Sì, una Chiesa fragile, piccola e allo stesso tempo in dialogo con il mondo musulmano. È un po’ come la scelta dei Paesi che il Papa va a visitare nei suoi viaggi. C’è una profonda coerenza fin dall’inizio del suo pontificato, in questo senso. Il nostro testo di riferimento, quello più importante, quello che mi ha toccato di più, è la Dichiarazione sulla Fratellanza Umana, firmata insieme al Grande imam di Al Azhar perché pone l’amicizia al centro del dialogo interreligioso e islamo-cristiano. È esattamente quello che cerchiamo di vivere perché penso che non ci sia altra via.
L’annuncio è stato dato alla vigilia della grande Giornata di preghiera e digiuno per la pace.

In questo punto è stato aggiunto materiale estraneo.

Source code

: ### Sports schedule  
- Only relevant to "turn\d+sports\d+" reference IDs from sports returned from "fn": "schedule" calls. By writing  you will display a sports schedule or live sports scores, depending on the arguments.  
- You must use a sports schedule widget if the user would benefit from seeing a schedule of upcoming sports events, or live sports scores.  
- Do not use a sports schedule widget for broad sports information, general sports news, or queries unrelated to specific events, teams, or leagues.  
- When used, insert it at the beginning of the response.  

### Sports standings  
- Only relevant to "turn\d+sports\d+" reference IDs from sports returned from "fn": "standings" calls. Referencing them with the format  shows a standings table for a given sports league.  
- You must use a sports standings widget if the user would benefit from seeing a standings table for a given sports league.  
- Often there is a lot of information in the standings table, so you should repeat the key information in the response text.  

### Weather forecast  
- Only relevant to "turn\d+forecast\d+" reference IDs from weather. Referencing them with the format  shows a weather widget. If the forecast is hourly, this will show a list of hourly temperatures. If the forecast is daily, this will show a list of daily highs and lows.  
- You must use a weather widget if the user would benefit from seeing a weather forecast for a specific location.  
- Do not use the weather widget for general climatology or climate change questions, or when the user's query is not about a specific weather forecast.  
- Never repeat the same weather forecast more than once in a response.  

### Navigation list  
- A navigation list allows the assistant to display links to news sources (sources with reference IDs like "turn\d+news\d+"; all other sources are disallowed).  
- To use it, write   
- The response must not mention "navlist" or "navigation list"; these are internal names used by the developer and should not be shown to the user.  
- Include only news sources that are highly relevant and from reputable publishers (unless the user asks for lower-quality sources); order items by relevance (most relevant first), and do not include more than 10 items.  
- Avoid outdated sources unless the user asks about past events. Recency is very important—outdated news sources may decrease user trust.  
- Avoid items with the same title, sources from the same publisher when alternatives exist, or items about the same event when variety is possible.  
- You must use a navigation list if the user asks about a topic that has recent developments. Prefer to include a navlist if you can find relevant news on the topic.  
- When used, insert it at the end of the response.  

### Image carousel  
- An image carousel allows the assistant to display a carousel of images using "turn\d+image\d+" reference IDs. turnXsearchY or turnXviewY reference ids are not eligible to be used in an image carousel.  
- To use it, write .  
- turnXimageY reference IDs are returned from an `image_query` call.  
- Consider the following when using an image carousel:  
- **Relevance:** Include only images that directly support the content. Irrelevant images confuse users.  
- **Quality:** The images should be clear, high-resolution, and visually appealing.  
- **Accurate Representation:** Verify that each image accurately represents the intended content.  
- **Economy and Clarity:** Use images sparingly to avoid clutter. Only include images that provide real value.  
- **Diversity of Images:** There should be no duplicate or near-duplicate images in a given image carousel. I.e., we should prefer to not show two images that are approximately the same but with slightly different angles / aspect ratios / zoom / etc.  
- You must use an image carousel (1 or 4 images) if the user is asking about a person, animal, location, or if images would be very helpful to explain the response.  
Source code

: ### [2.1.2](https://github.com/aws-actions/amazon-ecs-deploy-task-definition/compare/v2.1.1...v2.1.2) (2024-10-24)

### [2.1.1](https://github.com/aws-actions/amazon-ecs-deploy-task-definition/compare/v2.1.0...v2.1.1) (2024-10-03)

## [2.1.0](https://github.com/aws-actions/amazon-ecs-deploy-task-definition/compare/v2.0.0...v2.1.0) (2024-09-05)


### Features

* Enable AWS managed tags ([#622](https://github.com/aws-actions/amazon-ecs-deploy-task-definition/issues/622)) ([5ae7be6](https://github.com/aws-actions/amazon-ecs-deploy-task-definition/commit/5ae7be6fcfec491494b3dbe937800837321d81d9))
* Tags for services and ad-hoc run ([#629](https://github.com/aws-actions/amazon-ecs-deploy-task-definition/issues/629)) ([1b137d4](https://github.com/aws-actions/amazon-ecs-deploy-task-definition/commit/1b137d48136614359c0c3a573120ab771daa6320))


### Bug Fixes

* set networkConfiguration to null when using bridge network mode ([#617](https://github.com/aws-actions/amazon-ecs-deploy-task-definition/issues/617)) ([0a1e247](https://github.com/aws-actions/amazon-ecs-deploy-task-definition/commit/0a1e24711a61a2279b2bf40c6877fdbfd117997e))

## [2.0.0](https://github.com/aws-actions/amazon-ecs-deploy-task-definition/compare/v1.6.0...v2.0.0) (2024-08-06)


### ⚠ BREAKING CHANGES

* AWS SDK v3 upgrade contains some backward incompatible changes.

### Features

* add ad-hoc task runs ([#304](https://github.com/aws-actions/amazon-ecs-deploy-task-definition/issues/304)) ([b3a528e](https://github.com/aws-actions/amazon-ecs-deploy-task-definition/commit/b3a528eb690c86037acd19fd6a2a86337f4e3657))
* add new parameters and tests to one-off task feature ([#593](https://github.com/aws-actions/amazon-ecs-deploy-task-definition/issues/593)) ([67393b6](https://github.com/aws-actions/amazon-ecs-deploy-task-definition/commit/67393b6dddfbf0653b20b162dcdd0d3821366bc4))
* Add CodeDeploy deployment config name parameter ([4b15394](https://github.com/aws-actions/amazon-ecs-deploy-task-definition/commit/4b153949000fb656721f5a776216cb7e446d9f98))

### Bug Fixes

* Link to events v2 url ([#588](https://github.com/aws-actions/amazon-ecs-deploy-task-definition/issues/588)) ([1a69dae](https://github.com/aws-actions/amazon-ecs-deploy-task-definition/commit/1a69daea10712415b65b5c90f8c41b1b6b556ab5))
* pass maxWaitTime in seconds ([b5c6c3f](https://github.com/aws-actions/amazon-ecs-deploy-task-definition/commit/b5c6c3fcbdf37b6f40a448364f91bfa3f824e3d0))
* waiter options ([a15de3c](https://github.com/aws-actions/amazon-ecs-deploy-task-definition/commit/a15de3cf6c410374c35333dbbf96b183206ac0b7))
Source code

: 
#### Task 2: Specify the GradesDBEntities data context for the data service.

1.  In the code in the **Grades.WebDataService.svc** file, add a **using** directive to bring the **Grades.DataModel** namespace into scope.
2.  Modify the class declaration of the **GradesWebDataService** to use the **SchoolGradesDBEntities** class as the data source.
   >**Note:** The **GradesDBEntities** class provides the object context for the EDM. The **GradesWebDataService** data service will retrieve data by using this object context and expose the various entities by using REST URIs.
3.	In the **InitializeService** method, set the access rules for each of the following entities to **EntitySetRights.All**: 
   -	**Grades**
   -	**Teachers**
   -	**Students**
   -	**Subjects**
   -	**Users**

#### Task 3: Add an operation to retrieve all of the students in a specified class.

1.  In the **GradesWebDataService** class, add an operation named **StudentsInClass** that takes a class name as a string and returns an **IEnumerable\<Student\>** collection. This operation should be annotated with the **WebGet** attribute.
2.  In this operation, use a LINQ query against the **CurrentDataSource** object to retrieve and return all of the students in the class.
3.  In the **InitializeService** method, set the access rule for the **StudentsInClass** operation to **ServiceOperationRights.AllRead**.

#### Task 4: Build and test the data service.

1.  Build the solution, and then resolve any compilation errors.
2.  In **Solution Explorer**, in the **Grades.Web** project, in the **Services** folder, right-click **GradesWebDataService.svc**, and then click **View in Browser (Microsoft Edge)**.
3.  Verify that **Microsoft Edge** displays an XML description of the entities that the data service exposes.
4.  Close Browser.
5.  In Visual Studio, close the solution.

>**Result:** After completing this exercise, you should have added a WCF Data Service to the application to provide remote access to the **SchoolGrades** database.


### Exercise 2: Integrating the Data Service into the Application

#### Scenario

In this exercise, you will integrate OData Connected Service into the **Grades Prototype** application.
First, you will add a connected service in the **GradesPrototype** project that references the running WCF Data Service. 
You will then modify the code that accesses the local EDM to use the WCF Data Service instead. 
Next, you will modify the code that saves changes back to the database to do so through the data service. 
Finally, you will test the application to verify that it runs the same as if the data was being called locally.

Il Medio Oriente. È una regione che mi sta a cuore perché ho vissuto a Gaza e ho vissuto a Gerusalemme. Credo che a questo punto, ci siano solo la forza della preghiera e la determinazione dei credenti, degli uomini e delle donne di buona volontà per fermare questa catastrofe umana. Gerusalemme è la città della pace, al centro per così tanto tempo, di tanta violenza. Il mio cuore è con gli abitanti di Gaza.
È un massacro che avviene sotto i nostri occhi ormai da un anno e si fa fatica accettarlo.
Voi siete anche una Chiesa di martiri, una Chiesa profondamente ferita dalla violenza. Cosa hanno da dire oggi i vostri martiri?
I “beati” di Algeria sono un segno di fratellanza sotto il cielo di Algeria ma il loro messaggio è ancora attuale, purtroppo. Mi riferisco in particolare alle parole di Pierre Claverie che rappresentano un segno profetico anche per oggi.